Les accords americano-européens sur les questions de protection des données se révèlent de bien fragiles mobiles qu’un simple coup de vent emporte avec lui. Safe Harbor et Privacy Shield sont ainsi tous deux tombés raides morts sous les balles dum-dum de Max Shrems, activiste en chef de la protection des données à la mode européenne. Bien, me direz-vous, mais qu’est ce qui a concrètement changé, au fond et pour le citoyen, depuis cette invalidation de principe en 2020 par la Cour de Justice de l’Union Européenne (CJUE)?
Un monde entre théorie et pratique
Euh, eh bien pas grand-chose à la réalité. Certes, pour la bonne forme, certaines instances de surveillance ont jugé que Google Analytics n’était pas conforme au RGPD. Ah et donc (ou «du coup», pour ceux — nombreux — pour qui l’expression a remplacé toutes les autres) les entreprises européennes ont renoncé à utiliser ce dispositif? Ah euh, non, pas exactement.
Vous l’aurez compris, en protection des données, il y a souvent un monde entre la théorie et la pratique. Et tandis que les théoriciens taillaient leur crayon et affutaient leurs doctes considérations dans des bureaux numérotés, les entreprises entreprenaient, sans vrai changement. Vous la voyez, la faille? Un peu près la même que lorsque les mêmes docteurs ès intelligence ont conçu, sans être efficacement contredits, que de demander l’accord préalable pour le dépôt de cookies (de petits fichiers traceurs) allait remettre le consentement du data subject au centre du jeu.

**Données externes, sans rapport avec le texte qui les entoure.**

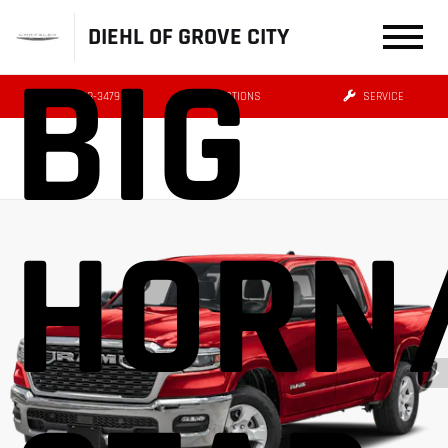
DIEHL OF GROVE CITY
BIG
(724) 608-3479
DIRECTIONS
SERVICE
HORN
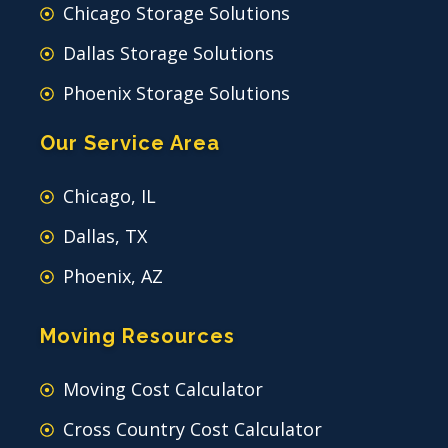
Chicago Storage Solutions
Dallas Storage Solutions
Phoenix Storage Solutions
Our Service Area
Chicago, IL
Dallas, TX
Phoenix, AZ
Moving Resources
Moving Cost Calculator
Cross Country Cost Calculator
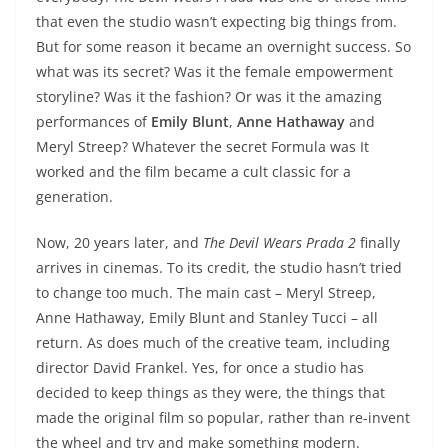
that even the studio wasn’t expecting big things from.
But for some reason it became an overnight success. So
what was its secret? Was it the female empowerment
storyline? Was it the fashion? Or was it the amazing
performances of
Emily Blunt
,
Anne Hathaway
and
Meryl Streep? Whatever the secret Formula was It
worked and the film became a cult classic for a
generation.
Now, 20 years later, and
The Devil Wears Prada 2
finally
arrives in cinemas. To its credit, the studio hasn’t tried
to change too much. The main cast – Meryl Streep,
Anne Hathaway, Emily Blunt and Stanley Tucci – all
return. As does much of the creative team, including
director David Frankel. Yes, for once a studio has
decided to keep things as they were, the things that
made the original film so popular, rather than re-invent
the wheel and try and make something modern.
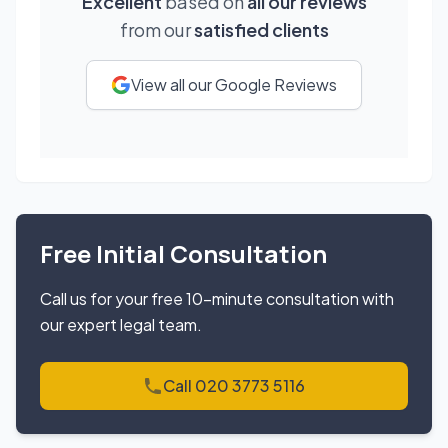
Excellent
based on
all our reviews
from our
satisfied clients
View all our Google Reviews
Free Initial Consultation
Call us for your free 10-minute consultation with
our expert legal team.
Call 020 3773 5116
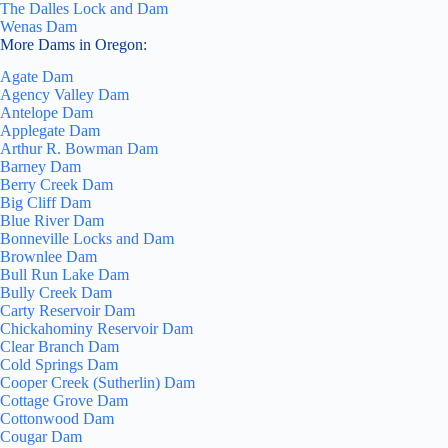
The Dalles Lock and Dam
Wenas Dam
More Dams in Oregon:
Agate Dam
Agency Valley Dam
Antelope Dam
Applegate Dam
Arthur R. Bowman Dam
Barney Dam
Berry Creek Dam
Big Cliff Dam
Blue River Dam
Bonneville Locks and Dam
Brownlee Dam
Bull Run Lake Dam
Bully Creek Dam
Carty Reservoir Dam
Chickahominy Reservoir Dam
Clear Branch Dam
Cold Springs Dam
Cooper Creek (Sutherlin) Dam
Cottage Grove Dam
Cottonwood Dam
Cougar Dam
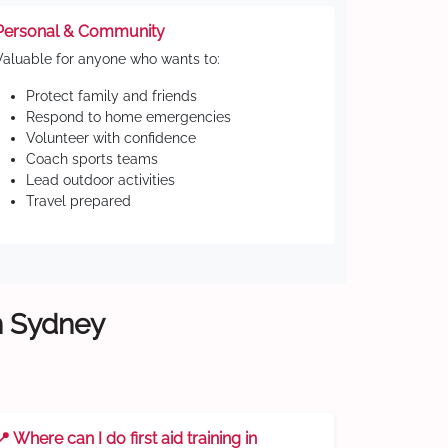
Personal & Community
Valuable for anyone who wants to:
Protect family and friends
Respond to home emergencies
Volunteer with confidence
Coach sports teams
Lead outdoor activities
Travel prepared
rn Sydney
📍 Where can I do first aid training in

Demander l'accord pour les cookies, l'imposture
Auriez-vous l’outrecuidance, rare donc précieux lecteur, de prétendre que vous paramétrez les cookies sur chaque site sur lequel vous vous rendez? Si oui, vous êtes soit menteur, soit lourdement désœuvré, soit encore professeur de droit. Dans les trois cas, votre vie souffre à l’évidence d’un éminent déséquilibre.
Mais revenons au projet de nouvel accord cadre UE-USA sur la protection des données. A vrai dire, peu d’éléments ont filtré : on sait simplement que les américains ont émis plusieurs propositions axées sur la mise sur pied d’une agence opérant sous la direction du département de la Justice américain (DOJ), laquelle serait chargée de surveiller le traitement des données européennes par les services de renseignements et que les citoyens européens auraient également la possibilité de contester la collecte de leurs données devant les tribunaux fédéraux américains (il faut être honnête, le second élément prête à sourire).
Des poignées de main imaginaires
Pour l’heure, on n’en sait pas grand-chose de plus, hormis que Joe Biden lui-même, accompagné de sa dentition trop blanche, et venu serrer la main d’Ursula von der Leyen. Remarquez, c’est déjà ça et ça le changera pas peut-être des poignées de main imaginaires qui ont émaillé son quotidien récent.